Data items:
------------------------
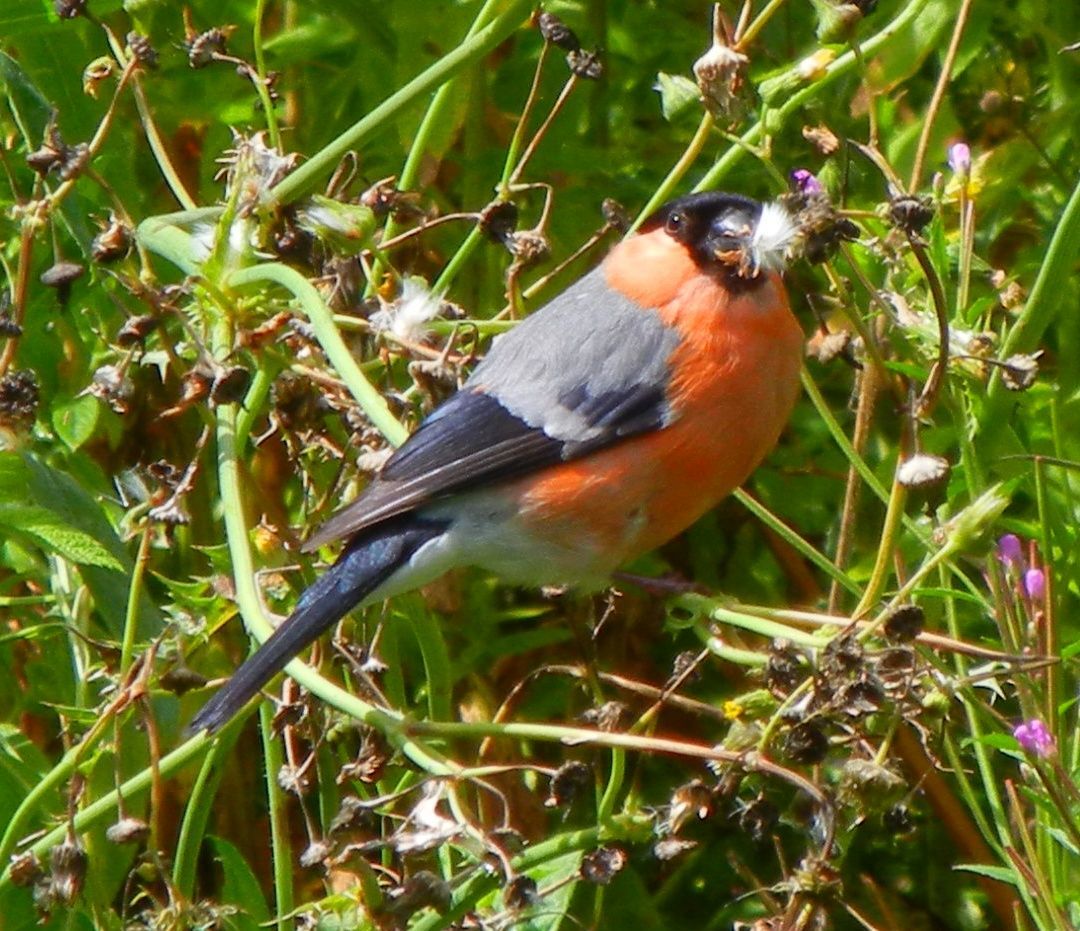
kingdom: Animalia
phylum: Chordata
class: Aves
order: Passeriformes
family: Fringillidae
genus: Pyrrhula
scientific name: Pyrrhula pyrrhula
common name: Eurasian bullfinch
------------------------
Please recast everything from the line containing "order: Passeriformes" down to the end of the listing as a Markdown table with two columns, Row and Entry. Give each line its own numbered row and leave out any blank lines.

| Row | Entry |
|---|---|
| 1 | order: Passeriformes |
| 2 | family: Fringillidae |
| 3 | genus: Pyrrhula |
| 4 | scientific name: Pyrrhula pyrrhula |
| 5 | common name: Eurasian bullfinch |